Welche Rolle spielte der 29-jährige Fachinformatiker bei Altermedia? Welche Motive gab es, die rechtsgerichtete Plattform zu betreiben? Und inwieweit war ihm dabei die Strafbarkeit bekannt?

Unter dem Vorsitz von Richter Herbert Anderer fand am Donnerstag die Vernehmung des Angeklagten K. statt, der sich wegen Volksverhetzung und Gründung einer kriminellen Vereinigung verantworten muss. Er gilt, zusammen mit der 49-jährigen Jutta V. aus Nordrhein-Westfalen, als Rädelsführer der Vereinigung und somit als Schlüsselfigur.

Ruhig, sachlich und in gewählter Sprache beantwortete K., der als einer der führenden Köpfe der Neonazi-Szene gilt, wohl überlegt die Fragen, die ihm am vierten Verhandlungstag gestellt wurden. Doch die Äußerungen sorgten nicht nur beim Vorsitzenden, sondern auch bei Prozessbeobachtern teilweise für Stirnrunzeln. So sah K. die Plattform als "Sprachrohr für jene, die sonst kein Gehör finden" – und zwar vor allem vor dem Hintergrund der Meinungsfreiheit. "Sowohl links als auch rechts", konkretisierte der Angeklagte hierbei, welche politischen Äußerungen hierzu zählen. Doch wie kam es dann, dass in den Regeln der Neonazi-Plattform der Ausschluss von "Andersdenkenden" formuliert war? "Das ist eine gute Frage", antwortete der 29-Jährige auf Nachfrage des Vorsitzenden.

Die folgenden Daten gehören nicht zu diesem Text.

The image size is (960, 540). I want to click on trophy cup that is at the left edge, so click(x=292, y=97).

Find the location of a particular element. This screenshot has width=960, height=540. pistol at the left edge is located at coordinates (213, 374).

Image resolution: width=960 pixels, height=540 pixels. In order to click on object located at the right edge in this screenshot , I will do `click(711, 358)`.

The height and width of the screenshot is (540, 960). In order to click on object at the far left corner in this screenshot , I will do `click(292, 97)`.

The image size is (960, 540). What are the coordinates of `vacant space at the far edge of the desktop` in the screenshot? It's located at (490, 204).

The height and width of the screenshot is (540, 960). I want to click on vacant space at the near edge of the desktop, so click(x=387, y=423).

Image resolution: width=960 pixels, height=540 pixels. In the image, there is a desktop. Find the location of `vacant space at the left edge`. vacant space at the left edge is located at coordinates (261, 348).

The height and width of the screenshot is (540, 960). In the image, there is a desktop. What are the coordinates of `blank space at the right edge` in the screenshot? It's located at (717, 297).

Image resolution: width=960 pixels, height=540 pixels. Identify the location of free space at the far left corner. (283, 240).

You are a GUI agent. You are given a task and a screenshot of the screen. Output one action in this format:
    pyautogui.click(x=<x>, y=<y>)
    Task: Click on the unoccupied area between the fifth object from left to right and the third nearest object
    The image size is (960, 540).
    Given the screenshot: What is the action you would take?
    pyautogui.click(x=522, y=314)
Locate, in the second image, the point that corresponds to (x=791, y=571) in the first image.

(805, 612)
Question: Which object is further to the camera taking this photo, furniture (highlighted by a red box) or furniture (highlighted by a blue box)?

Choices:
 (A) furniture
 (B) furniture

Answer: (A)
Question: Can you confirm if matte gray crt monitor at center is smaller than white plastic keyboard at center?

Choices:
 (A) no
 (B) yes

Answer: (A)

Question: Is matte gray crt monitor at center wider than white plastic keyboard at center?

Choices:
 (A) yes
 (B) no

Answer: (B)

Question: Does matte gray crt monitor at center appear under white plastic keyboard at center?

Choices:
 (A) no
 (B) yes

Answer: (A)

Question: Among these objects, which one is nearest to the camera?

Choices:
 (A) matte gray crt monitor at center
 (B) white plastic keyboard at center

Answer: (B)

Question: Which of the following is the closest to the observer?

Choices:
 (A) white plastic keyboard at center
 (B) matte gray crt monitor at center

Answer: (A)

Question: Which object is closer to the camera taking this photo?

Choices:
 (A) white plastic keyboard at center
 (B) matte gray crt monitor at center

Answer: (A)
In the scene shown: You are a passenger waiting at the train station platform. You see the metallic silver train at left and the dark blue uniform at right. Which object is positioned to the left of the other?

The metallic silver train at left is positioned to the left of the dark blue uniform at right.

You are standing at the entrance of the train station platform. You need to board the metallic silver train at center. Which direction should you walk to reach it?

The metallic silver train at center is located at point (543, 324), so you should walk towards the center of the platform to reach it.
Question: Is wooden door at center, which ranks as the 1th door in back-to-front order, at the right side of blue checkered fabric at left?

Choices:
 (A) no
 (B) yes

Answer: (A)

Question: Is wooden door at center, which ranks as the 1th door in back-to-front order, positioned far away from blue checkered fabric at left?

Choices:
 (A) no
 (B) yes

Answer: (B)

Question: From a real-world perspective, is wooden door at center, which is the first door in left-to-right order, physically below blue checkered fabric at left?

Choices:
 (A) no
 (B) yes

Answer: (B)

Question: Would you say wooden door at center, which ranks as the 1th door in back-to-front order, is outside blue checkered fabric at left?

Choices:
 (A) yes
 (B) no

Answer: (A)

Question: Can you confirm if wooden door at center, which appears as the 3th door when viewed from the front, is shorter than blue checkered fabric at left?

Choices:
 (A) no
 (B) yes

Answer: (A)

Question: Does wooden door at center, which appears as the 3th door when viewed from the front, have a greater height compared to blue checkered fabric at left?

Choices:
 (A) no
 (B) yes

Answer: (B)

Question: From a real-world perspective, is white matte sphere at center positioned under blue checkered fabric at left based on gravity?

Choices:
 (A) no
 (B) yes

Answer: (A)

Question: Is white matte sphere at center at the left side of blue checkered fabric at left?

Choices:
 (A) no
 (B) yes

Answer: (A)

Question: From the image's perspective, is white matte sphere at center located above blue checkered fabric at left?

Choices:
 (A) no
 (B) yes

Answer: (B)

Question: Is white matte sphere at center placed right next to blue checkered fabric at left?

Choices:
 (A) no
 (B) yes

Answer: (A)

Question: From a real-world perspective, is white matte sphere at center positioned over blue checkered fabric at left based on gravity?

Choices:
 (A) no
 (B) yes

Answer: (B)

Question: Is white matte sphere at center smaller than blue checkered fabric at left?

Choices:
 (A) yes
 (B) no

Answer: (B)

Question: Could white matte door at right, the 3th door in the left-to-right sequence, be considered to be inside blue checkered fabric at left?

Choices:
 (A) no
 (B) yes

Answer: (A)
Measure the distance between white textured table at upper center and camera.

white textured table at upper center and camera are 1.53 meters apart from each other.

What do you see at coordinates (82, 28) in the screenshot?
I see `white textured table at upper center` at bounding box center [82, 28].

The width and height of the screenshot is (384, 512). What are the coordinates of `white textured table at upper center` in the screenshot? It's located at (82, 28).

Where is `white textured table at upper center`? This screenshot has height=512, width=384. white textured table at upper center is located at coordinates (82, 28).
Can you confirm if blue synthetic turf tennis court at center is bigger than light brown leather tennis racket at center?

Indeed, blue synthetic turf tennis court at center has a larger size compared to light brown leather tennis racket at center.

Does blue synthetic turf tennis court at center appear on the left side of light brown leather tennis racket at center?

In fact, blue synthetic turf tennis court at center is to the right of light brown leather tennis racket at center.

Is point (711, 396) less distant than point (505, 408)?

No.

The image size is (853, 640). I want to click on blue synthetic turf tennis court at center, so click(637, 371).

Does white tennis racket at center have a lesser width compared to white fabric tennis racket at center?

Angeklagter hat 30 Verwarnungen aufgrund "zionistischer Propaganda" ausgesprochen

Ein weiteres Beispiel für die Weltanschauung des Schwarzwälders: Als Administrator der Seite soll er rund 30 Verwarnungen aufgrund "zionistischer Propaganda" ausgesprochen haben. Dabei sei auch der Benutzer eines Beitrags verwarnt worden, der zu einer "Vergasung wie bei den Juden" aufforderte. Allerdings, zur Verwunderung des Richters, nicht aufgrund der drastischen Äußerung. Vielmehr habe K. damals als Grund angebracht, dass "die Vergasung von Juden als Tatsache dargestellt" werde.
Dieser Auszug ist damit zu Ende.